— Exercise requirements —
(1) In the grief text, who is a shroud meant for?
(2) Please shorten the paragraph of the grief text that opens with "There’s a reverse truth" and keep its main facts.

We are resilient creatures, dedicated to our own survival. We find a way to survive, even in the harshest grief.
Wearing the shroud of grief
We grieve for others and we grieve for ourselves.
Some of us find healthy ways to grieve, find comfort, find support. Some of us find dark habits, dark corners, darkness in any form to wear as a shroud.
A shroud is for the dead, not for the living. We clothe ourselves with darkness—any activity or choice that represents darkness to us—as a way of mourning our dead or lost loved one, yes. But we shroud ourselves also to force a hard recognition: the realization that we, too, have died.
We have lost some unique and precious—perhaps better—version of the self. It can never be reclaimed. Our grief must expand to include this lost self or we will never heal.
Grieving the lost self
What version of myself has been lost?
Part of grieving a loss, then, is recognizing and grieving our own lost self. What version of myself was killed when my significant other left? When my parent died, when my body failed me, when the relationship ended? When my career crashed, when my reputation was destroyed? When I couldn’t save my child? When I was cast out of my community?
The loss of someone you love (individual or group) indicates the loss of some version of yourself. Maybe multiple versions.
There’s a reverse truth, as well: the loss of some version of yourself creates a loss for all those connected with you. This is why others may struggle to recover from your trauma, resist the changes you make in your own life. They may try to control and limit the way you heal or rebuild yourself.
Don’t self-limit to accommodate their grief—it’s never going to work.
See what’s really going on, though.
Understanding can help you navigate, hit fewer obstacles. It’s never your job to make someone else feel better, but life can be easier when you understand the source of the feelings. The lashing out, the resistance, the control, and the conflict may come from an unknown, unnamed grief.
Moving through the past
Acknowledging the weight of what is gone.
Part of grieving is looking back at what we now understand to be “the whole story.”
“My time with this person has ended—now I know that. Now I can look at the whole picture. I can revisit the painful and beautiful moments. I can think about my decisions. I can let myself experience the feelings that come with remembering: regret, joy, gratitude, guilt, all of it.”
If it’s a version of the self that’s the primary loss, we can still look back, still revisit and release the past.
“My time with this version of myself has ended—now I know that. I can look back at the whole picture of this self developing, unfolding, experiencing, and ending. I can revisit the painful and beautiful moments I had with this version of myself. I can think about the decisions I made as this self. I can let myself experience all the feelings that come with remembering this self: regret, joy, gratitude, guilt, love, fear, freedom, sadness, all of it.”
You can spend a long time here. I’m not here to tell you not to. You take as long as you fucking want to take, my friend. Grief, in my experience, is limitless. How can I prescribe a time frame for dealing with infinite sorrow? I can’t. No one can.
When you are ready to release the past, you will. You will be done spending your time and energy looking back. You will pick up whatever remains of your self and your life. You will start moving forward.
Facing the imagined future
Acknowledging the weight of what can never be.
Here is where the other aspect of grief waits. This grief we will feel like a hit in the gut. This grief will come on us like a sudden storm. This grief is for a lost future, an imagined future, one that can never exist. The ones who would have created it are gone. We cannot recover them.
When we’re not ready, a picture of that future will fly up, deliver a blow. It’s always a sucker punch. How can you prepare to face something that doesn’t exist? How can you predict when something imaginary will appear? You can’t. So you don’t. Don’t try it. It’s a waste of time.

— Dataset extract —
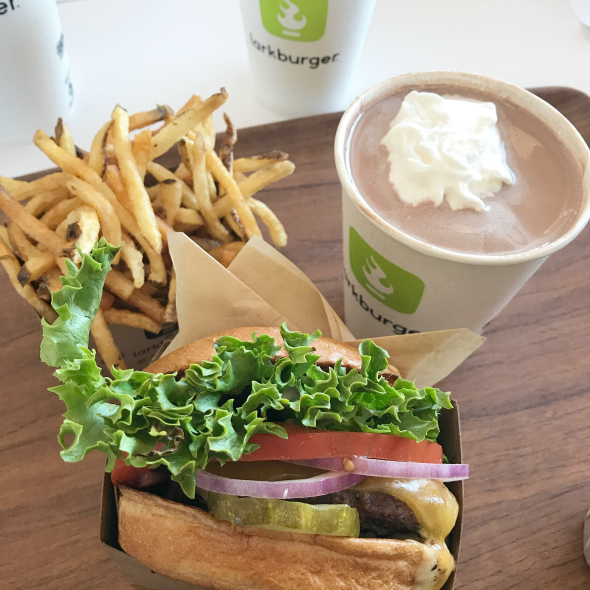
Identify the location of white table. The width and height of the screenshot is (590, 590). (155, 52).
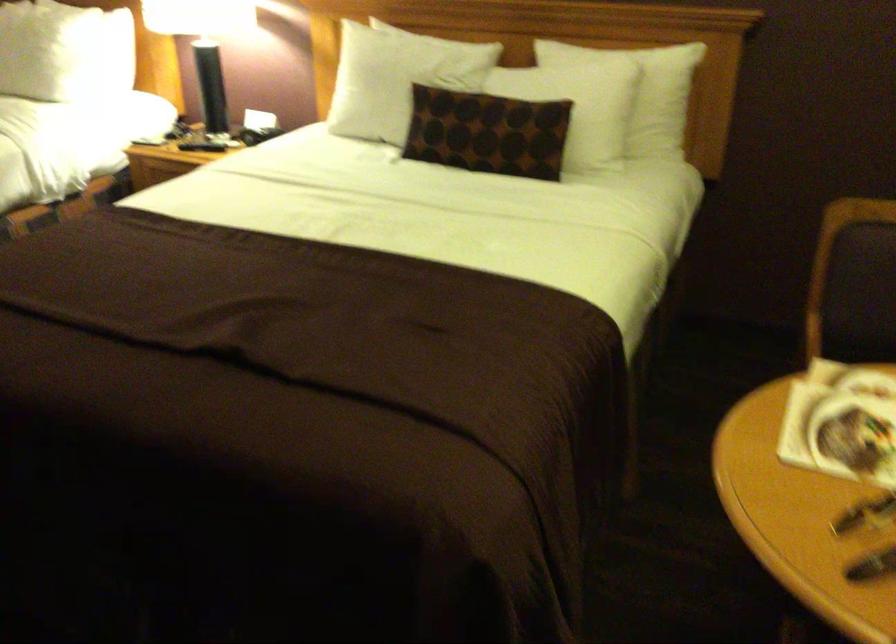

— Answers provided —
(1) A shroud is for the dead, not for the living.

(2) Losing a version of yourself also creates a loss for everyone connected with you. That is why others may struggle to recover from your trauma and resist the changes you make. They may also try to control and limit how you heal or rebuild yourself.